### Data for review
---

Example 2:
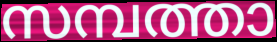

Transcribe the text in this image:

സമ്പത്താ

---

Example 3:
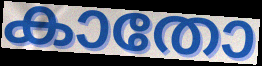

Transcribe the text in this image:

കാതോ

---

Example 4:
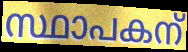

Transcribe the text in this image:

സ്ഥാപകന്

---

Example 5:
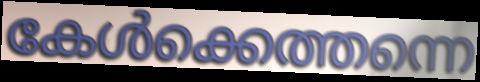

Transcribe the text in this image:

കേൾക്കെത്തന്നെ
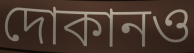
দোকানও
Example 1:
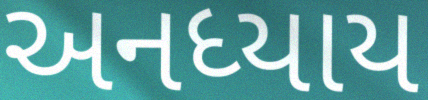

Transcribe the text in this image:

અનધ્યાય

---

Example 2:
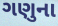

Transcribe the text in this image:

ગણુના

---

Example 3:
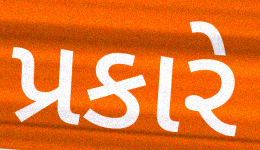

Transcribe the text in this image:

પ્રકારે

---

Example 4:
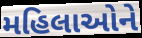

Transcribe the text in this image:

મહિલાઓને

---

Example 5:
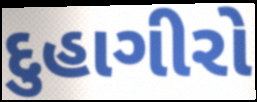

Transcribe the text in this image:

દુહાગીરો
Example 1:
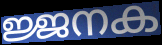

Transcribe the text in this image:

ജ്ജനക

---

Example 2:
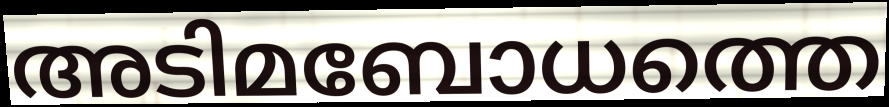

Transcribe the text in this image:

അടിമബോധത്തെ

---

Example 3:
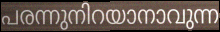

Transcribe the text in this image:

### Problem
The material above must be set down word for word, with no picture carried over.

### Answer for this exercise
---

Example 2:

Transcribe the text in this image:

സമ്പത്താ

---

Example 3:

Transcribe the text in this image:

കാതോ

---

Example 4:

Transcribe the text in this image:

സ്ഥാപകന്

---

Example 5:

Transcribe the text in this image:

കേൾക്കെത്തന്നെ
দোকানও
Example 1:

Transcribe the text in this image:

અનધ્યાય

---

Example 2:

Transcribe the text in this image:

ગણુના

---

Example 3:

Transcribe the text in this image:

પ્રકારે

---

Example 4:

Transcribe the text in this image:

મહિલાઓને

---

Example 5:

Transcribe the text in this image:

દુહાગીરો
Example 1:

Transcribe the text in this image:

ജ്ജനക

---

Example 2:

Transcribe the text in this image:

അടിമബോധത്തെ

---

Example 3:

Transcribe the text in this image:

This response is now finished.